**MATERIAL FOR THIS TASK**
........

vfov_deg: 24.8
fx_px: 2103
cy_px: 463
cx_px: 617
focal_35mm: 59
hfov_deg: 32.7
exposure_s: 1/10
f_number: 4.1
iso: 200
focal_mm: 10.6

........

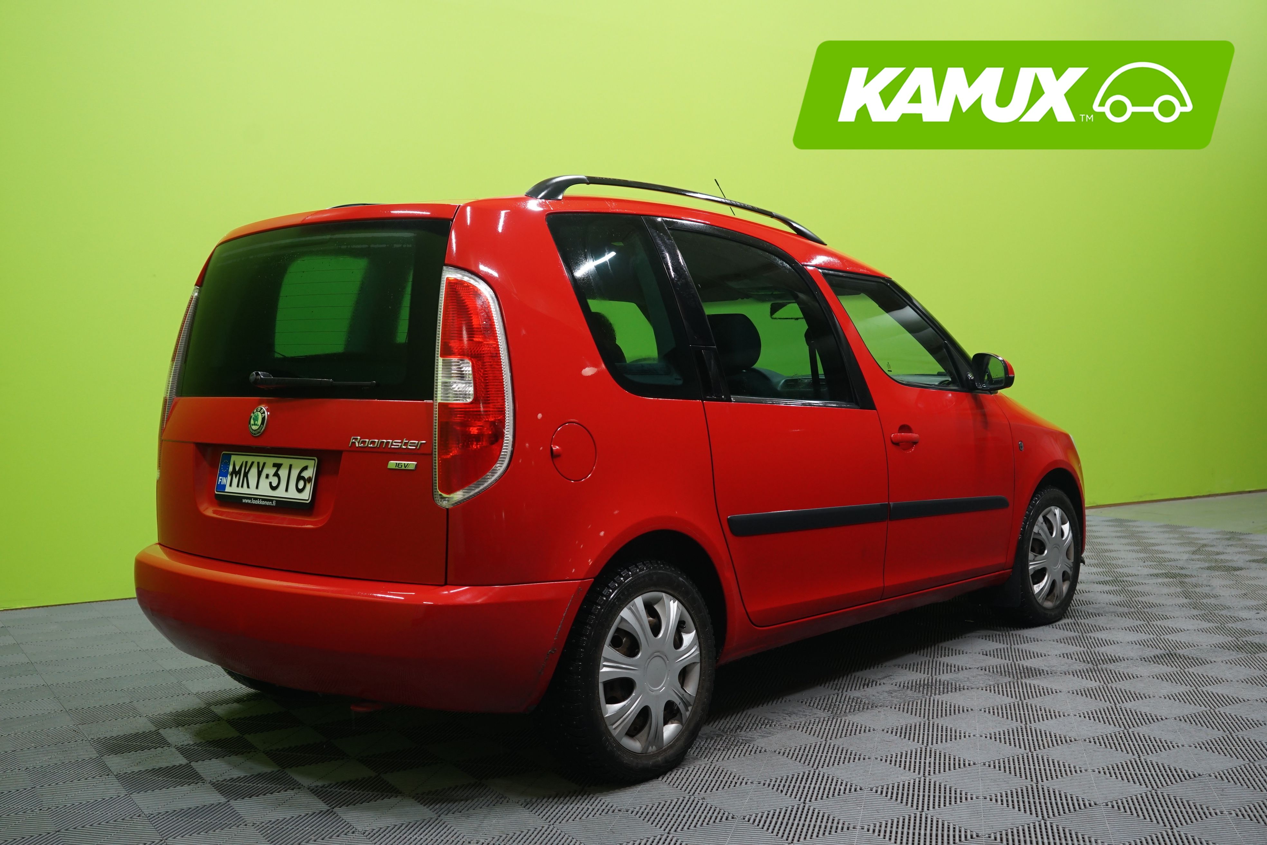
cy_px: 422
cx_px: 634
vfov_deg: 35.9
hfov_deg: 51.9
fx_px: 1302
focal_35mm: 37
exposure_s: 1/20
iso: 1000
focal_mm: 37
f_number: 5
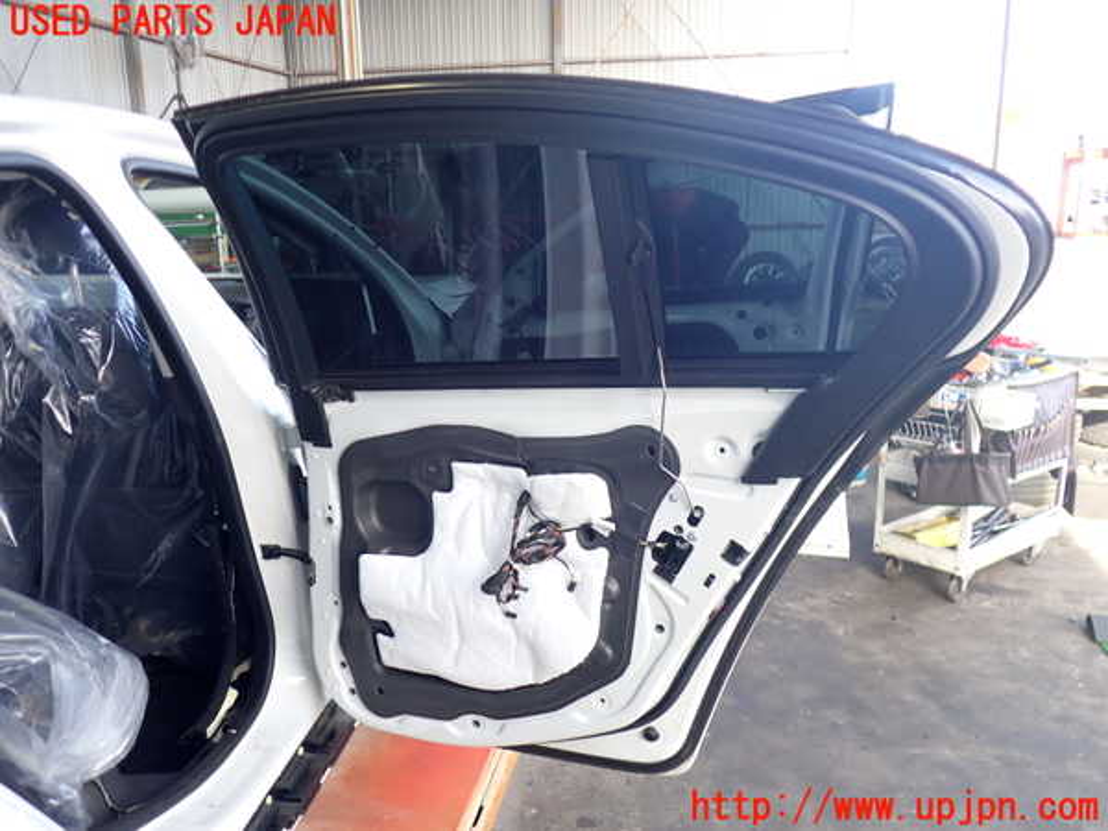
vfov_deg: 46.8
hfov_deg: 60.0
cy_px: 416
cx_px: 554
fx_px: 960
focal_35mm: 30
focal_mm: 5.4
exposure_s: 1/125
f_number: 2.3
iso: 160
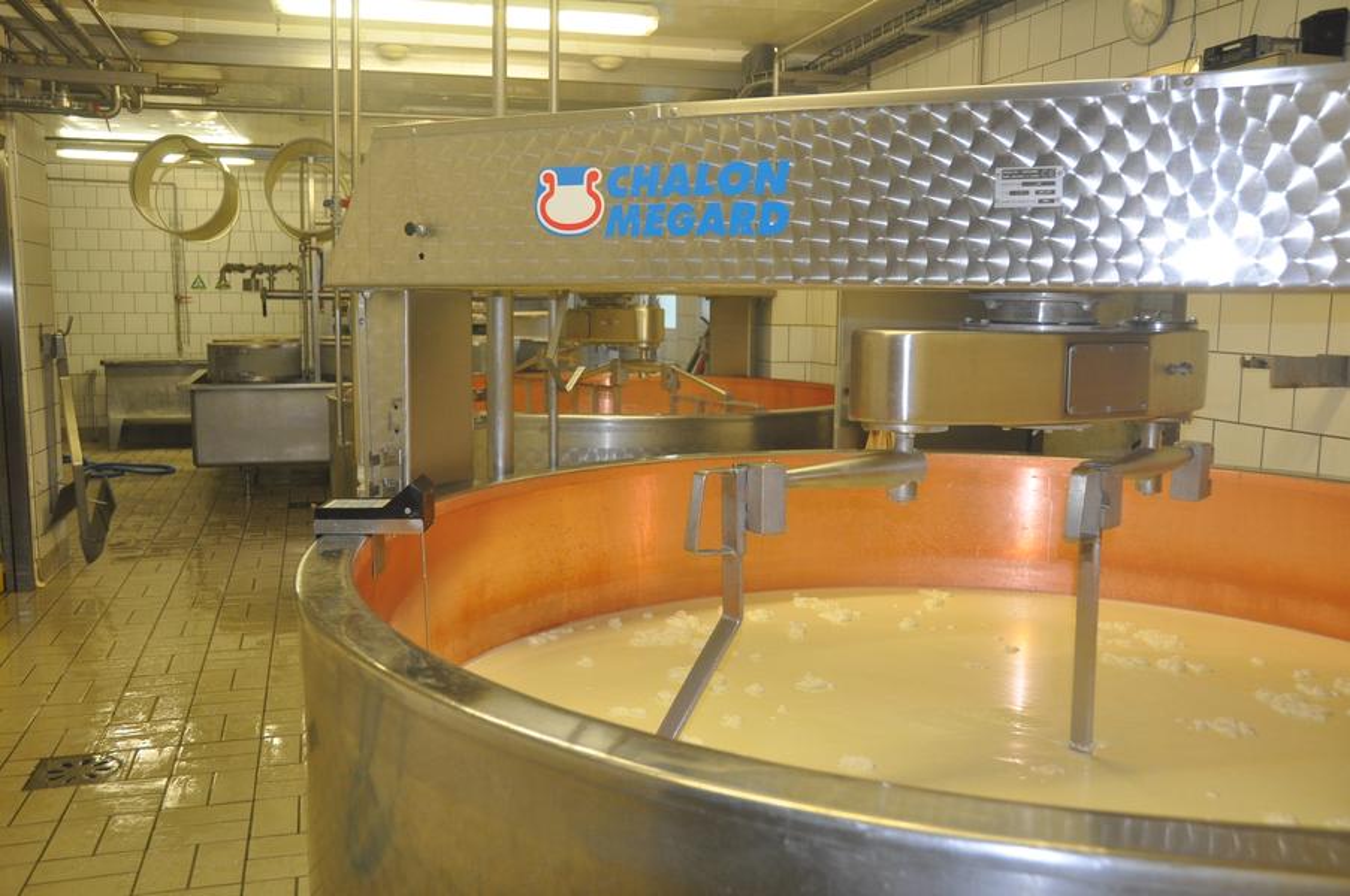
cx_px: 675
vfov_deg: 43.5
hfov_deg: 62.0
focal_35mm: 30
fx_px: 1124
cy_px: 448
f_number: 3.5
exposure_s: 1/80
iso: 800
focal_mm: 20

........

**WORK INSTRUCTIONS**
In the material above, which lines fall between the one holding "focal_mm: 37" and the one holding "exposure_s: 1/80", inclusive? Print exactly those, with the pictures left out.

**WRITTEN RESPONSE**
focal_mm: 37
f_number: 5
vfov_deg: 46.8
hfov_deg: 60.0
cy_px: 416
cx_px: 554
fx_px: 960
focal_35mm: 30
focal_mm: 5.4
exposure_s: 1/125
f_number: 2.3
iso: 160
cx_px: 675
vfov_deg: 43.5
hfov_deg: 62.0
focal_35mm: 30
fx_px: 1124
cy_px: 448
f_number: 3.5
exposure_s: 1/80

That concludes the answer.